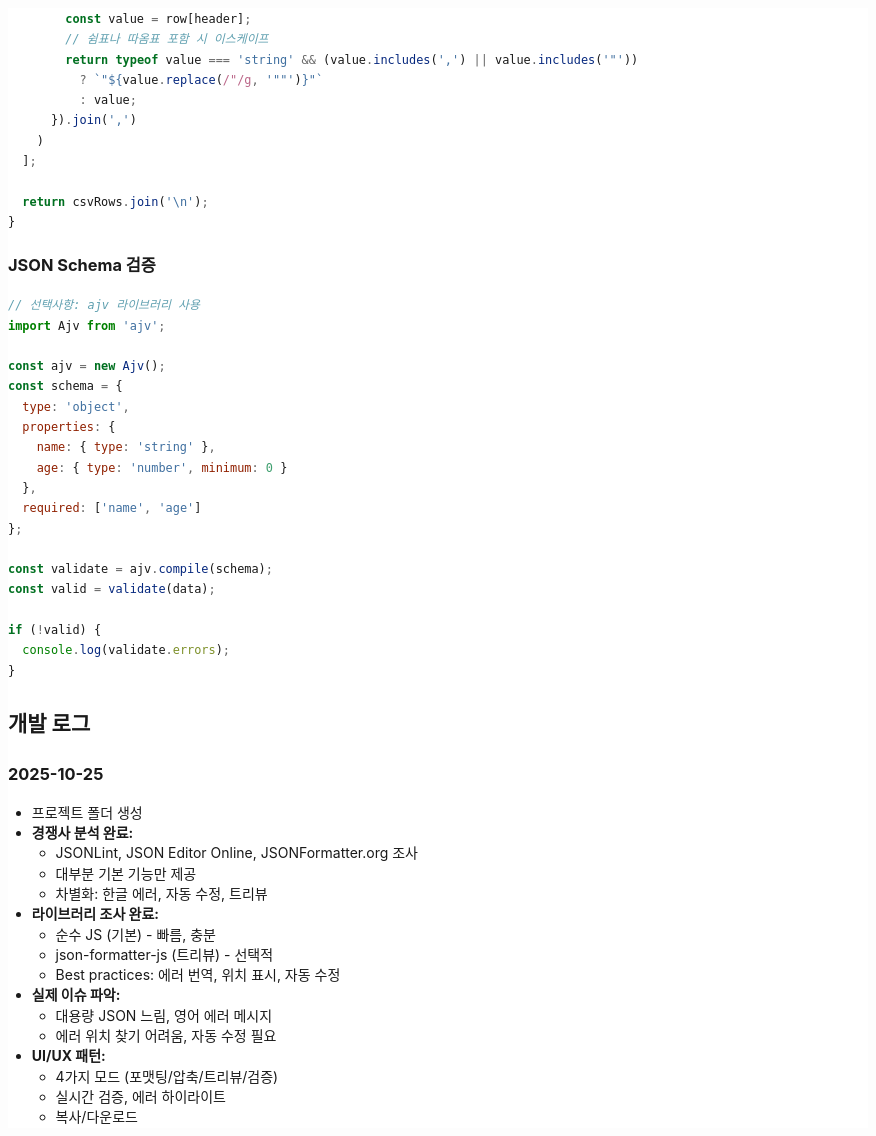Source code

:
```javascript
        const value = row[header];
        // 쉼표나 따옴표 포함 시 이스케이프
        return typeof value === 'string' && (value.includes(',') || value.includes('"'))
          ? `"${value.replace(/"/g, '""')}"`
          : value;
      }).join(',')
    )
  ];

  return csvRows.join('\n');
}
```

### JSON Schema 검증

```javascript
// 선택사항: ajv 라이브러리 사용
import Ajv from 'ajv';

const ajv = new Ajv();
const schema = {
  type: 'object',
  properties: {
    name: { type: 'string' },
    age: { type: 'number', minimum: 0 }
  },
  required: ['name', 'age']
};

const validate = ajv.compile(schema);
const valid = validate(data);

if (!valid) {
  console.log(validate.errors);
}
```

## 개발 로그

### 2025-10-25
- 프로젝트 폴더 생성
- **경쟁사 분석 완료:**
  - JSONLint, JSON Editor Online, JSONFormatter.org 조사
  - 대부분 기본 기능만 제공
  - 차별화: 한글 에러, 자동 수정, 트리뷰
- **라이브러리 조사 완료:**
  - 순수 JS (기본) - 빠름, 충분
  - json-formatter-js (트리뷰) - 선택적
  - Best practices: 에러 번역, 위치 표시, 자동 수정
- **실제 이슈 파악:**
  - 대용량 JSON 느림, 영어 에러 메시지
  - 에러 위치 찾기 어려움, 자동 수정 필요
- **UI/UX 패턴:**
  - 4가지 모드 (포맷팅/압축/트리뷰/검증)
  - 실시간 검증, 에러 하이라이트
  - 복사/다운로드
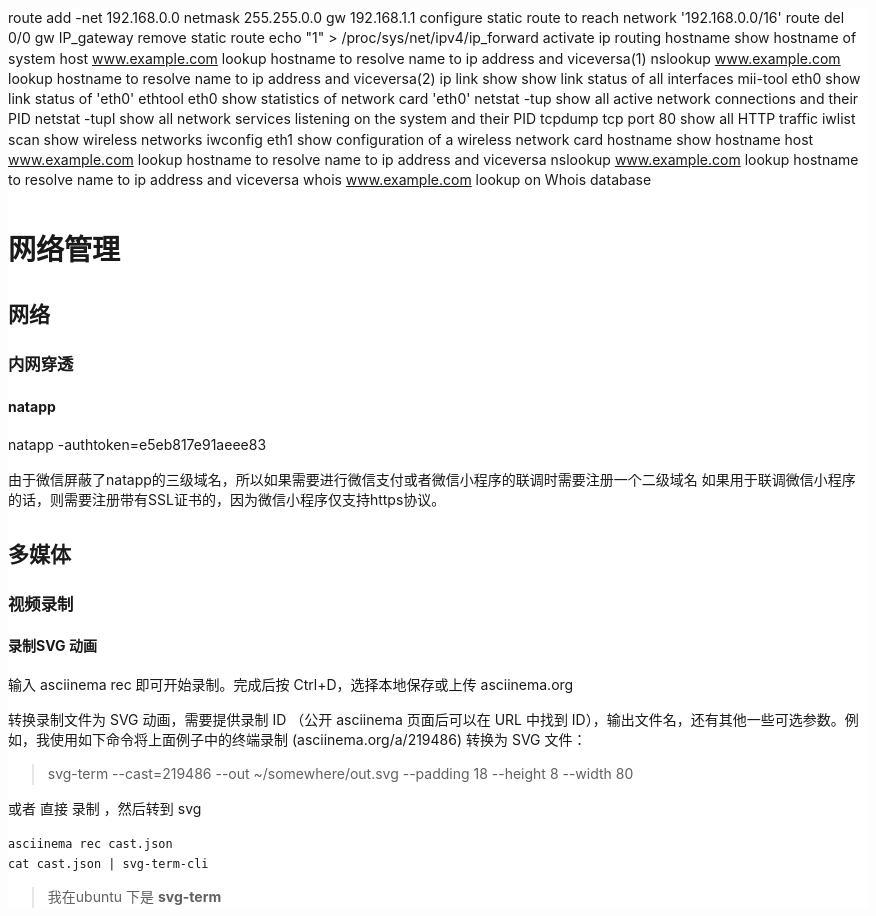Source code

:    route add -net 192.168.0.0 netmask 255.255.0.0 gw 192.168.1.1 configure static route to reach network '192.168.0.0/16'
   route del 0/0 gw IP_gateway remove static route
   echo "1" > /proc/sys/net/ipv4/ip_forward activate ip routing
   hostname show hostname of system
   host www.example.com lookup hostname to resolve name to ip address and viceversa(1)
   nslookup www.example.com lookup hostname to resolve name to ip address and viceversa(2)
   ip link show show link status of all interfaces
   mii-tool eth0 show link status of 'eth0'
   ethtool eth0 show statistics of network card 'eth0'
   netstat -tup show all active network connections and their PID
   netstat -tupl show all network services listening on the system and their PID
   tcpdump tcp port 80 show all HTTP traffic
   iwlist scan show wireless networks
   iwconfig eth1 show configuration of a wireless network card
   hostname show hostname
   host www.example.com lookup hostname to resolve name to ip address and viceversa
   nslookup www.example.com lookup hostname to resolve name to ip address and viceversa
   whois www.example.com lookup on Whois database

# 网络管理
## 网络 ##
### 内网穿透
#### natapp

natapp -authtoken=e5eb817e91aeee83  

由于微信屏蔽了natapp的三级域名，所以如果需要进行微信支付或者微信小程序的联调时需要注册一个二级域名
如果用于联调微信小程序的话，则需要注册带有SSL证书的，因为微信小程序仅支持https协议。

## 多媒体 ##

### 视频录制 ###

#### 录制SVG 动画 ####

输入 asciinema rec 即可开始录制。完成后按 Ctrl+D，选择本地保存或上传 asciinema.org

转换录制文件为 SVG 动画，需要提供录制 ID （公开 asciinema 页面后可以在 URL 中找到 ID），输出文件名，还有其他一些可选参数。例如，我使用如下命令将上面例子中的终端录制 (asciinema.org/a/219486) 转换为 SVG 文件：

> svg-term --cast=219486 --out ~/somewhere/out.svg --padding 18 --height 8 --width 80

或者 直接 录制 ，然后转到 svg
``` shell
asciinema rec cast.json
cat cast.json | svg-term-cli
```
> 我在ubuntu 下是 **svg-term**

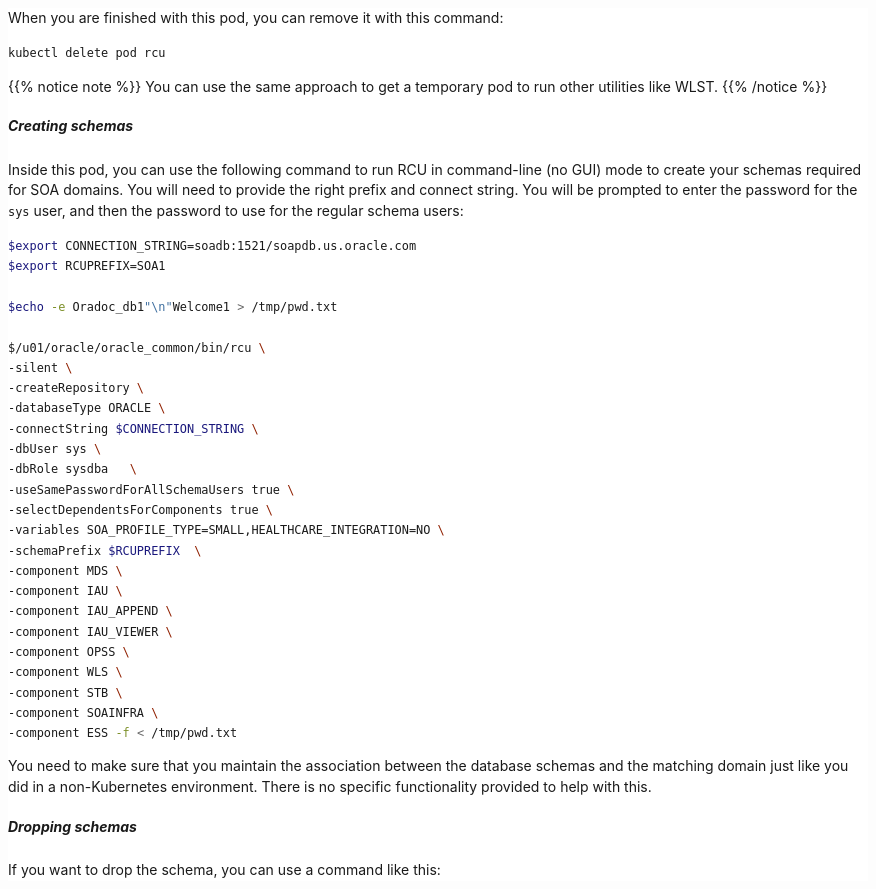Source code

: When you are finished with this pod, you can remove it with this command:

```bash
kubectl delete pod rcu
```

{{% notice note %}}
You can use the same approach to get a temporary pod to run other utilities
like WLST.
{{% /notice %}}

##### Creating schemas

Inside this pod, you can use the following command to run RCU in command-line (no GUI) mode
to create your schemas required for SOA domains.  You will need to provide the right prefix and connect string.
You will be prompted to enter the password for the `sys` user, and then the password to use
for the regular schema users:

```bash
$export CONNECTION_STRING=soadb:1521/soapdb.us.oracle.com
$export RCUPREFIX=SOA1

$echo -e Oradoc_db1"\n"Welcome1 > /tmp/pwd.txt

$/u01/oracle/oracle_common/bin/rcu \
-silent \
-createRepository \
-databaseType ORACLE \
-connectString $CONNECTION_STRING \
-dbUser sys \
-dbRole sysdba   \
-useSamePasswordForAllSchemaUsers true \
-selectDependentsForComponents true \
-variables SOA_PROFILE_TYPE=SMALL,HEALTHCARE_INTEGRATION=NO \
-schemaPrefix $RCUPREFIX  \
-component MDS \
-component IAU \
-component IAU_APPEND \
-component IAU_VIEWER \
-component OPSS \
-component WLS \
-component STB \
-component SOAINFRA \
-component ESS -f < /tmp/pwd.txt
```

You need to make sure that you maintain the association between the database schemas and the
matching domain just like you did in a non-Kubernetes environment.  There is no specific
functionality provided to help with this.  

##### Dropping schemas

If you want to drop the schema, you can use a command like this:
□ □ □ □ □
**What the task asks**.
Copy out, exactly and alone, the lines of the entries above between the ones holding "You can use the same" and "##### Dropping schemas", inclusive.

**Solution**.
You can use the same approach to get a temporary pod to run other utilities
like WLST.
{{% /notice %}}

##### Creating schemas

Inside this pod, you can use the following command to run RCU in command-line (no GUI) mode
to create your schemas required for SOA domains.  You will need to provide the right prefix and connect string.
You will be prompted to enter the password for the `sys` user, and then the password to use
for the regular schema users:

```bash
$export CONNECTION_STRING=soadb:1521/soapdb.us.oracle.com
$export RCUPREFIX=SOA1

$echo -e Oradoc_db1"\n"Welcome1 > /tmp/pwd.txt

$/u01/oracle/oracle_common/bin/rcu \
-silent \
-createRepository \
-databaseType ORACLE \
-connectString $CONNECTION_STRING \
-dbUser sys \
-dbRole sysdba   \
-useSamePasswordForAllSchemaUsers true \
-selectDependentsForComponents true \
-variables SOA_PROFILE_TYPE=SMALL,HEALTHCARE_INTEGRATION=NO \
-schemaPrefix $RCUPREFIX  \
-component MDS \
-component IAU \
-component IAU_APPEND \
-component IAU_VIEWER \
-component OPSS \
-component WLS \
-component STB \
-component SOAINFRA \
-component ESS -f < /tmp/pwd.txt
```

You need to make sure that you maintain the association between the database schemas and the
matching domain just like you did in a non-Kubernetes environment.  There is no specific
functionality provided to help with this.  

##### Dropping schemas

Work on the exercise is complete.